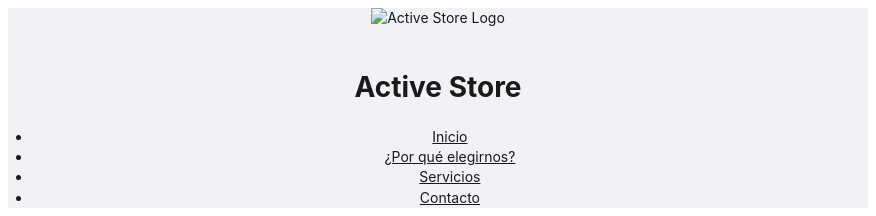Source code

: <!DOCTYPE html>
<html lang="es">
<head>
    <meta charset="UTF-8">
    <meta name="viewport" content="width=device-width, initial-scale=1.0">
    <title>Active Store - Tu tienda online preferida</title>
    <!-- Tailwind CSS CDN -->
    <script src="https://cdn.tailwindcss.com"></script>
    <!-- Google Fonts - Inter -->
    <link href="https://fonts.googleapis.com/css2?family=Inter:wght@300;400;500;600;700&display=swap" rel="stylesheet">
    <style>
        body {
            font-family: 'Inter', sans-serif;
            background-color: #f0f2f5; /* Light gray background */
        }
        /* Custom styles for the map iframe */
        #minimap-frame {
            width: 100%;
            height: 300px;
            border: 0;
            border-radius: 0.75rem; /* Rounded corners */
        }
        /* Smooth scroll behavior */
        html {
            scroll-behavior: smooth;
        }
    </style>
</head>
<body class="text-gray-800">
    <!-- Header Section -->
    <header class="bg-white shadow-md py-4 px-6 md:px-10 lg:px-20 sticky top-0 z-50">
        <div class="container mx-auto flex flex-col md:flex-row items-center justify-between">
            <!-- Logo and Site Title -->
            <div class="flex items-center mb-4 md:mb-0">
                <img src="image.png" alt="Active Store Logo" class="h-16 w-auto rounded-lg mr-4">
                <h1 class="text-3xl font-bold text-gray-900">Active Store</h1>
            </div>
            <!-- Navigation Links -->
            <nav>
                <ul class="flex space-x-6">
                    <li><a href="#hero" class="text-gray-700 hover:text-blue-600 font-medium transition duration-300">Inicio</a></li>
                    <li><a href="#why-us" class="text-gray-700 hover:text-blue-600 font-medium transition duration-300">¿Por qué elegirnos?</a></li>
                    <li><a href="#services" class="text-gray-700 hover:text-blue-600 font-medium transition duration-300">Servicios</a></li>
                    <li><a href="#contact" class="text-gray-700 hover:text-blue-600 font-medium transition duration-300">Contacto</a></li>
                </ul>
            </nav>
        </div>
    </header>
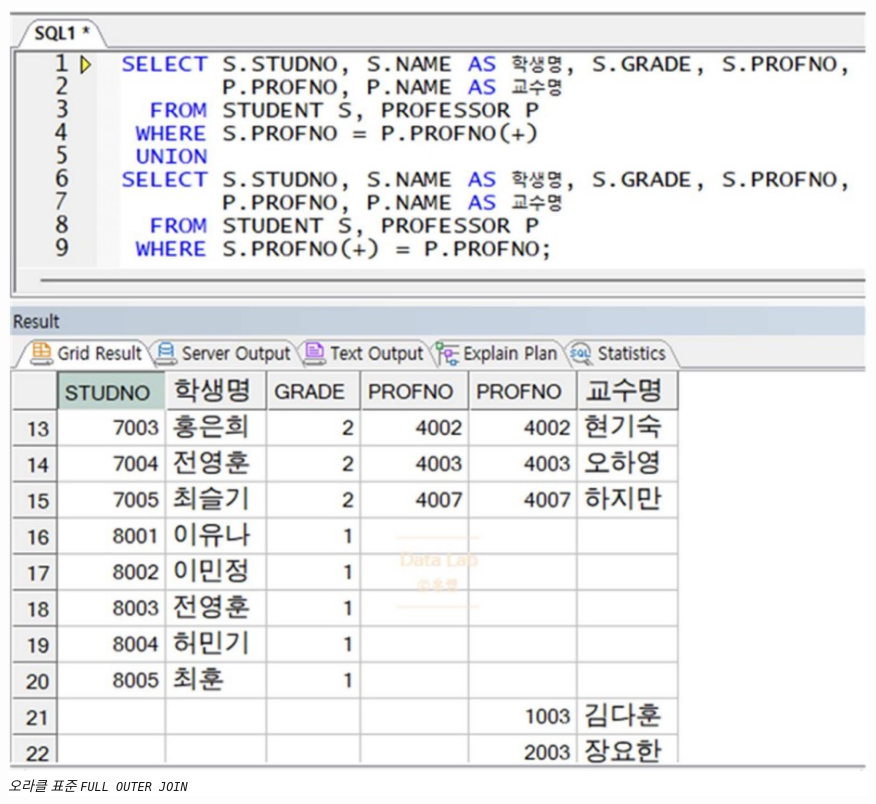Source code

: ![29-ex-oracle-full-outer-join](/assets/img/posts/study/certifications/sqld/chapter2-sql-basic-and-utilization/sql-basic/29-ex-oracle-full-outer-join.jpg)
*오라클 표준 `FULL OUTER JOIN`*
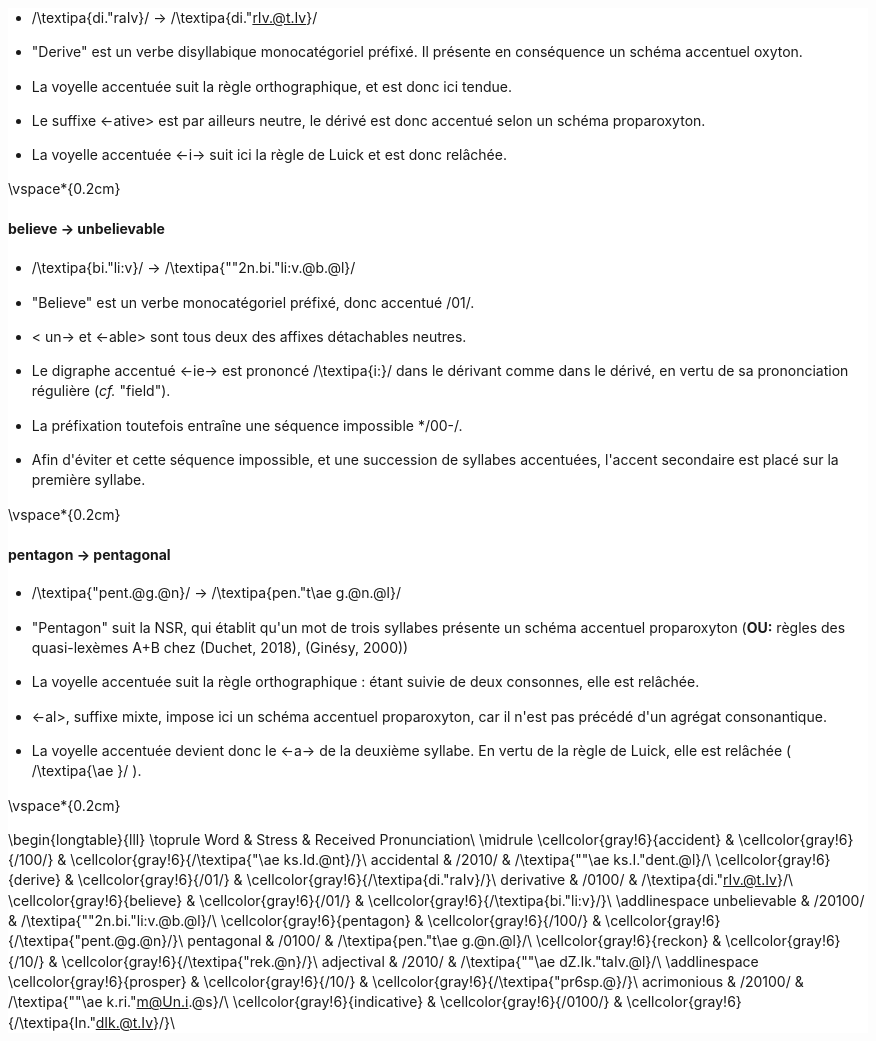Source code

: * /\textipa{di."raIv}/  $\rightarrow$ /\textipa{di."rIv.@t.Iv}/

* "Derive" est un verbe disyllabique monocatégoriel préfixé. Il présente en conséquence un schéma accentuel oxyton.

* La voyelle accentuée suit la règle orthographique, et est donc ici tendue.

* Le suffixe <-ative> est par ailleurs neutre, le dérivé est donc accentué selon un schéma proparoxyton.

* La voyelle accentuée <-i-> suit ici la règle de Luick et est donc relâchée.  

\vspace*{0.2cm}

#### believe  $\rightarrow$ unbelievable

* /\textipa{bi."li:v}/  $\rightarrow$ /\textipa{""2n.bi."li:v.@b.@l}/

* "Believe" est un verbe monocatégoriel préfixé, donc accentué /01/.

* < un-> et <-able> sont tous deux des affixes détachables neutres. 

* Le digraphe accentué <-ie-> est prononcé /\textipa{i:}/ dans le dérivant comme dans le dérivé, en vertu de sa prononciation régulière (*cf.* "field").

* La préfixation toutefois entraîne une séquence impossible \*/00-/.

* Afin d'éviter et cette séquence impossible, et une succession de syllabes accentuées, l'accent secondaire est placé sur la première syllabe.

\vspace*{0.2cm}

#### pentagon  $\rightarrow$ pentagonal

* /\textipa{"pent.@g.@n}/  $\rightarrow$ /\textipa{pen."t\ae g.@n.@l}/

* "Pentagon" suit la NSR, qui établit qu'un mot de trois syllabes présente un schéma accentuel proparoxyton (**OU:** règles des quasi-lexèmes A+B chez (Duchet, 2018), (Ginésy, 2000))

* La voyelle accentuée suit la règle orthographique : étant suivie de deux consonnes, elle est relâchée.

* <-al>, suffixe mixte, impose ici un schéma accentuel proparoxyton, car il n'est pas précédé d'un agrégat consonantique. 

* La voyelle accentuée devient donc le <-a-> de la deuxième syllabe. En vertu de la règle de Luick, elle est relâchée ( /\textipa{\ae }/ ).
 
\vspace*{0.2cm}


\begin{longtable}{lll}
\toprule
Word & Stress & Received Pronunciation\\
\midrule
\cellcolor{gray!6}{accident} & \cellcolor{gray!6}{/100/} & \cellcolor{gray!6}{/\textipa{"\ae ks.Id.@nt}/}\\
accidental & /2010/ & /\textipa{""\ae ks.I."dent.@l}/\\
\cellcolor{gray!6}{derive} & \cellcolor{gray!6}{/01/} & \cellcolor{gray!6}{/\textipa{di."raIv}/}\\
derivative & /0100/ & /\textipa{di."rIv.@t.Iv}/\\
\cellcolor{gray!6}{believe} & \cellcolor{gray!6}{/01/} & \cellcolor{gray!6}{/\textipa{bi."li:v}/}\\
\addlinespace
unbelievable & /20100/ & /\textipa{""2n.bi."li:v.@b.@l}/\\
\cellcolor{gray!6}{pentagon} & \cellcolor{gray!6}{/100/} & \cellcolor{gray!6}{/\textipa{"pent.@g.@n}/}\\
pentagonal & /0100/ & /\textipa{pen."t\ae g.@n.@l}/\\
\cellcolor{gray!6}{reckon} & \cellcolor{gray!6}{/10/} & \cellcolor{gray!6}{/\textipa{"rek.@n}/}\\
adjectival & /2010/ & /\textipa{""\ae dZ.Ik."taIv.@l}/\\
\addlinespace
\cellcolor{gray!6}{prosper} & \cellcolor{gray!6}{/10/} & \cellcolor{gray!6}{/\textipa{"pr6sp.@}/}\\
acrimonious & /20100/ & /\textipa{""\ae k.ri."m@Un.i.@s}/\\
\cellcolor{gray!6}{indicative} & \cellcolor{gray!6}{/0100/} & \cellcolor{gray!6}{/\textipa{In."dIk.@t.Iv}/}\\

··········

DESCRIPTION OF THE TASK: When a line in the listing has the string "pentagonal" in it, return that line.

ANSWER BELOW:
#### pentagon  $\rightarrow$ pentagonal
pentagonal & /0100/ & /\textipa{pen."t\ae g.@n.@l}/\\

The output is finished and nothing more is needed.